The Story Gets Better
One of the people who responded to Israel’s Facebook post was Bryan. Originally from Mexico, he had arrived in Mentor just three weeks earlier and was looking for a job. As she did with Israel and other Latino applicants, Benavides helped Bryan with his application, onboarding letter, safety and employee benefits orientation. From there, Bryan was assigned to Greenbridge training supervisor Mike Breeden.
“Like all new employees, Bryan went through a full week of classroom training. The training is done in English and Spanish. During this time we do hands-on simulated training on tasks, so they learn the techniques they’ll need on the manufacturing floor,” Breeden explains.
“Bryan was a fast learner, very strong and eager to work. During week two, we had him on the floor working as a winder-operator with a trainer.

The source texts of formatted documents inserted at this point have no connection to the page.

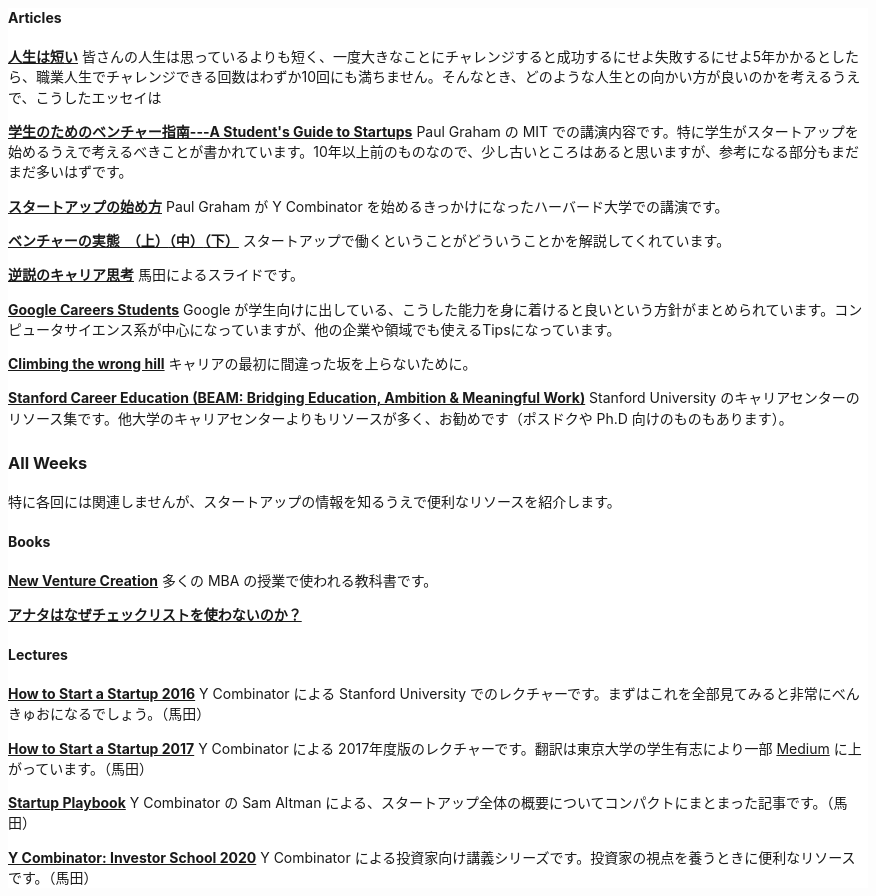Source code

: 
#### Articles

**[人生は短い](http://nahareport.blogspot.jp/2016/01/paul-graham.html)**
皆さんの人生は思っているよりも短く、一度大きなことにチャレンジすると成功するにせよ失敗するにせよ5年かかるとしたら、職業人生でチャレンジできる回数はわずか10回にも満ちません。そんなとき、どのような人生との向かい方が良いのかを考えるうえで、こうしたエッセイは

**[学生のためのベンチャー指南---A Student's Guide to Startups](http://practical-scheme.net/trans/mit-j.html)**
Paul Graham の MIT での講演内容です。特に学生がスタートアップを始めるうえで考えるべきことが書かれています。10年以上前のものなので、少し古いところはあると思いますが、参考になる部分もまだまだ多いはずです。

**[スタートアップの始め方](http://www.aoky.net/articles/paul_graham/start.htm)**
Paul Graham が Y Combinator を始めるきっかけになったハーバード大学での講演です。

**[ベンチャーの実態　（上）](http://blog.livedoor.jp/lionfan/archives/52909351.html)[（中）](http://blog.livedoor.jp/lionfan/archives/52909376.html)[（下）](http://blog.livedoor.jp/lionfan/archives/52909387.html)**
スタートアップで働くということがどういうことかを解説してくれています。

**[逆説のキャリア思考](https://www.slideshare.net/takaumada/paradoxical-startup-career-thinking)**
馬田によるスライドです。

**[Google Careers Students](https://careers.google.com/students/)**
Google が学生向けに出している、こうした能力を身に着けると良いという方針がまとめられています。コンピュータサイエンス系が中心になっていますが、他の企業や領域でも使えるTipsになっています。

**[Climbing the wrong hill](http://cdixon.org/2009/09/19/climbing-the-wrong-hill/)**
キャリアの最初に間違った坂を上らないために。

**[Stanford Career Education (BEAM: Bridging Education, Ambition & Meaningful Work)](https://beam.stanford.edu/students/digital-resources)**
Stanford University のキャリアセンターのリソース集です。他大学のキャリアセンターよりもリソースが多く、お勧めです（ポスドクや Ph.D 向けのものもあります）。



### All Weeks

特に各回には関連しませんが、スタートアップの情報を知るうえで便利なリソースを紹介します。

#### Books


**[New Venture Creation](https://www.amazon.com/New-Venture-Creation-Entrepreneurship-Management/dp/0077862481)**
多くの MBA の授業で使われる教科書です。

**[アナタはなぜチェックリストを使わないのか？](http://amzn.asia/iTlJUMa)**

#### Lectures

**[How to Start a Startup 2016](http://startupclass.samaltman.com)**
Y Combinator による Stanford University でのレクチャーです。まずはこれを全部見てみると非常にべんきゅおになるでしょう。（馬田）

**[How to Start a Startup 2017](https://www.startupschool.org/?course=1)**
Y Combinator による 2017年度版のレクチャーです。翻訳は東京大学の学生有志により一部 [Medium](https://medium.com/startup-school-2017-jp) に上がっています。（馬田）

**[Startup Playbook](http://playbook.samaltman.com)**
Y Combinator の Sam Altman による、スタートアップ全体の概要についてコンパクトにまとまった記事です。（馬田）

**[Y Combinator: Investor School 2020](https://investor.startupschool.org)**
Y Combinator による投資家向け講義シリーズです。投資家の視点を養うときに便利なリソースです。（馬田）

By week three, he was responsible for his own line,” Breeden adds. “Now, he’s asking for overtime work.”
Benavides says the Bilingual Talent Acquisition team also works with Latino team members on learning words and phrases they need to use every day on the job. They’ve created laminated “cheat sheets” with words like coil, strap, winder, and core in both English and Spanish. What’s been interesting is English-speaking team members also appreciate the cheat sheets so they can communicate better with Latino co-workers.
Greenbridge is now planning to offer English as a Second Language classes to its team members to accelerate the learning process. Meanwhile, Benavides and Breeden have grown the bilingual team to ensure everyone has the information they need when they need it. This includes bilingual training coordinators Rafael Batista and Tom Seleman who joined Greenbridge in entry level positions and have since risen through the ranks.
Personal interest in each new team member’s success
Benavides and Breeden both have personal motivation for seeing each new Greenbridge team member succeed. In Benavides’ case, 20 years ago she was a recently divorced, immigrant from Peru with two small children. Unable to leave the United States and having no family to support her, Benavides struggled to make a living and raise her kids. Now a successful businesswoman, she is happy to take new team members under her wing and help them get established at Greenbridge and within the community.
In Breeden’s case, he joined Greenbridge 10 years ago as a winder operator. Since then he’s worked nearly every job in the plant, which led to his current position as training supervisor and advocate for the Bilingual Talent Acquisition program. “I came to Greenbridge looking to build a career here, and that’s what I’ve done. So when I talk to our new team members – I do know a little Spanish – I tell them this is just a starting point. You can do anything you want here.”
Israel, Bryan, and other Latino team members are taking Breeden up on it. They want to succeed and appreciate the opportunity. Says Benavides, “They love their new teammates and even though they don’t speak English yet, they communicate with smiles, handshakes and, of course, their cheat sheets. The key to the success to the program is everyone feeling welcome at Greenbridge and removing the language barriers. We are building a community.”
Once the pilot of the Bilingual Talent Acquisition Program is complete at the Mentor plant, the plan is to implement it at other locations to give everyone the tools they need to grow their career with Greenbridge.